From December 13, 2012

Motion.

I write about this word constantly, and long time readers may even have tired of my relentless ramblings on the subject, yet I am so passionate about it. Here is my theory:

All every human ever does is transport something to another place.

Every job you and I have ever had and will ever have is simply a different means of transporting different things. Pilots, taxi drivers, and train conductors transport people. Mailmen, truck drivers, and UPS delivery men all transport goods. Maids, janitors, and landscapers move dirt, dust, and excrement from one place to another. Baristas, chefs, and waitresses move ingredients into a bowl, then to the oven, then to the table for the customers to enjoy. Think about every job you’ve had. What were you moving?

We move food from our hands to our mouths to our stomachs. We move clothes onto and off of our bodies. We move words around to create new books and poems and songs. Music itself is a vibration of molecules!

Anyway, since the nature of life is motion, who are we to fight it? I know that in the large scheme of things, four years may not appear to be that daunting to someone. Yet, to me, the restless wanderbundle of fluid energy, it is a lifetime. What in the world could I be missing while I sit here in Chicago, performing my mandatory studies and following rules!

I had a conversation tonight with a friend of mine here in Chi-Town. I explained that, yes, it may be idolatrous to need to travel so much (Jeremiah 2:31-37), which is something the Lord has graciously been convicting me of recently. However, I do feel so much closer to the Lord when on the wide open road. I recounted to him my year thus far, including a total of 26 flights, 3 road trips, and some backpacking escapades. Reliving the memories of those trips just reminded me of how sedentary I have become recently, and made me hunger for more; for that nearness to God that I feel when I am alone with and dependent on Him.

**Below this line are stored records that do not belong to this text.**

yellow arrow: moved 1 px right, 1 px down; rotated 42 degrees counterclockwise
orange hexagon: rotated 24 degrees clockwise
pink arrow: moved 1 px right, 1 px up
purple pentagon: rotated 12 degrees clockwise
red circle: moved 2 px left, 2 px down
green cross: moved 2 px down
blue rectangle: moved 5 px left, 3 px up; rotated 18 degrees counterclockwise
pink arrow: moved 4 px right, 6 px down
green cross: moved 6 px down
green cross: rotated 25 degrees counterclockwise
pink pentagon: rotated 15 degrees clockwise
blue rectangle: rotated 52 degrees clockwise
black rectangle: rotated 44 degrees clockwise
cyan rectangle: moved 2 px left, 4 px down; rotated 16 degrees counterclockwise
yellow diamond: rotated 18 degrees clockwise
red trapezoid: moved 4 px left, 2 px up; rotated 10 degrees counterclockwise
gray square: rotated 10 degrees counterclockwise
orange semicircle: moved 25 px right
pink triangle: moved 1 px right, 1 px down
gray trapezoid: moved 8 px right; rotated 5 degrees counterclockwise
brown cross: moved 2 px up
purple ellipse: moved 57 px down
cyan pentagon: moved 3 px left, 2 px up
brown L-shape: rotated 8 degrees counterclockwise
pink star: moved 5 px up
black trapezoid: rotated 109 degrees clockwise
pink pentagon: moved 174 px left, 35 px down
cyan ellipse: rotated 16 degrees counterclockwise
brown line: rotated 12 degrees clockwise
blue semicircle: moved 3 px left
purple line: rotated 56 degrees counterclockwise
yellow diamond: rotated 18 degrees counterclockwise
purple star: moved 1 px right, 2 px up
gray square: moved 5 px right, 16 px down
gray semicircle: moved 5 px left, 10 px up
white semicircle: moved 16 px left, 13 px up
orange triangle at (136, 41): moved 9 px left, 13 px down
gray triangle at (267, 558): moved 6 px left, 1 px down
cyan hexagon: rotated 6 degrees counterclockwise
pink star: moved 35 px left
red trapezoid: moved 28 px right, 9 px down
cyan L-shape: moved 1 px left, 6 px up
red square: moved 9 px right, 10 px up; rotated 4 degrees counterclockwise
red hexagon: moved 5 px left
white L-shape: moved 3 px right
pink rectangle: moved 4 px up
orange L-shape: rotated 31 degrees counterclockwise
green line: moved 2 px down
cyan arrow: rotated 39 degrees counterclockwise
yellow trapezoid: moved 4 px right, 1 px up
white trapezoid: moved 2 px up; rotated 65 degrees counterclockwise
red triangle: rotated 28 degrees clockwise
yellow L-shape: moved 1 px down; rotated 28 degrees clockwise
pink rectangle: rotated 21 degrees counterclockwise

I miss the dancing phone lines I watched taking the Amtrak from New Haven to New York City. They bounced up and down, drawn with a pencil against the vivid blue morning sky of the northeast. I remember how beautiful every woman became when my mind was not filled with the clutter of the internet or television. Every man became more accommodating and real. I miss the rolling waves of golden grain as my car shot across the prairies of the midwest, through the lonely and forgotten towns that freckle the highways of America. I long for that landscape that lay bare its shoulders before Dave and I as we crested a hill in the Utah back country. We could see over the sandy desert land for miles and miles, until sandstone plateaus rose on the horizon under the grey ceiling of early June. My soul pines for the streets of Paris, where we haphazardly wandered about the ancient Champs-Élysées and gazed on the mighty iron tower. Or Nigeria, where we sang a capella worship songs at the top of our lungs, because no instruments other than clapping hands were required.

And that’s only this year.

We all long to travel, and few are brave enough to take that first step. There are no such things as plans; only battles with time and place. Your “plan” is where you are right now, and I wish all my readers the best with moving beyond that. We cannot plan a thing. As Ben Gibbard howls in his song What Sarah Said, “Every plan is a tiny prayer to Father Time…” (That’s why I just never understood Planners…..I can’t even plan my day tomorrow, much less a trip I’ll be taking in a few months in a different place!)

Don’t battle motion. Breathe, move, and go.

We’re human beings, after all; and that’s a verb.